The search for the perfect mini for my bike begins. (Photo from The Kitty Bear Chronicles blog)
I had been noticing a lot of women riding their bikes around Basel in their mini skirts. They looked cool and sexy, which made me wonder if I could rock the look as well. Taking it as a sign that every two in five women I had seen biking was wearing a skirt, I finally decided to try it yesterday. I slipped on a jean skirt, paired it with a comfy t-shirt, and fetched my bike from the cellar.

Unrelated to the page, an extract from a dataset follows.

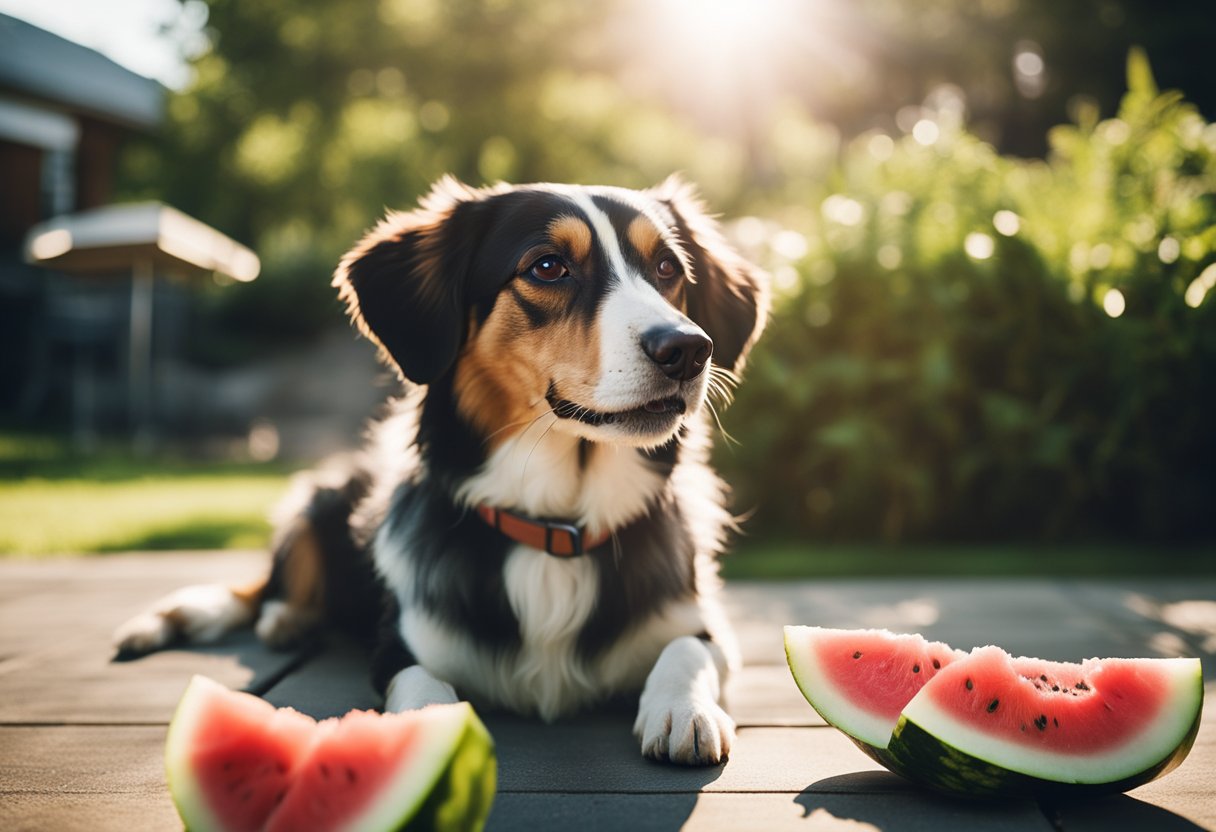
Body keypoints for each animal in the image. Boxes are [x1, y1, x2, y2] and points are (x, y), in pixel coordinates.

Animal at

Just throwing my leg over my racer was already a stretch, but still, I got on and pedaled off into town. A few minutes into my ride, my mini began to creep up a little higher than I was comfortable with. I looked down to see if my underwear was showing, but thankfully the front of the skirt wrapped against my bike seat snugly. Still, I felt constricted, uncomfortable, and distracted. I glanced down a few more times and noticed the threat of my underwear exposure was close. “Never mind, I’m in motion, anyway, so there’s no chance anyone can see up my skirt,” I consoled myself. Until of course the traffic light turned red.
“How on earth do they do it?” I asked myself, knocking my knees together and feeling more and more awkward with every pedal. That’s exactly same kind of puzzlement I feel when I see advanced yogis and yoginis effortlessly press up into a handstand, or lightly jump through from Downward Facing Dog to Staff Pose without their feet ever touching the ground. In an open level yoga class, we sometimes feel pressured to do the “full expression” of a pose, because other people are doing it. Sometimes, however, we’re simply not warm or open or ready enough. And because of that we end up feeling inadequate or frustrated, or worst case, we injure ourselves—all because we want to measure up to a standard that’s simply not available to us at that particular time.
We end up asking ourselves, “Why can’t I do it?” The answer is this: I am not them, and they are not me. Their bodies are engineered differently, or they’re simply stronger and more experienced than I am. And that’s okay. I will need to practice more, or accept my limitations, or in the case of the mini-on-a-bike situation, go home and wear a different skirt.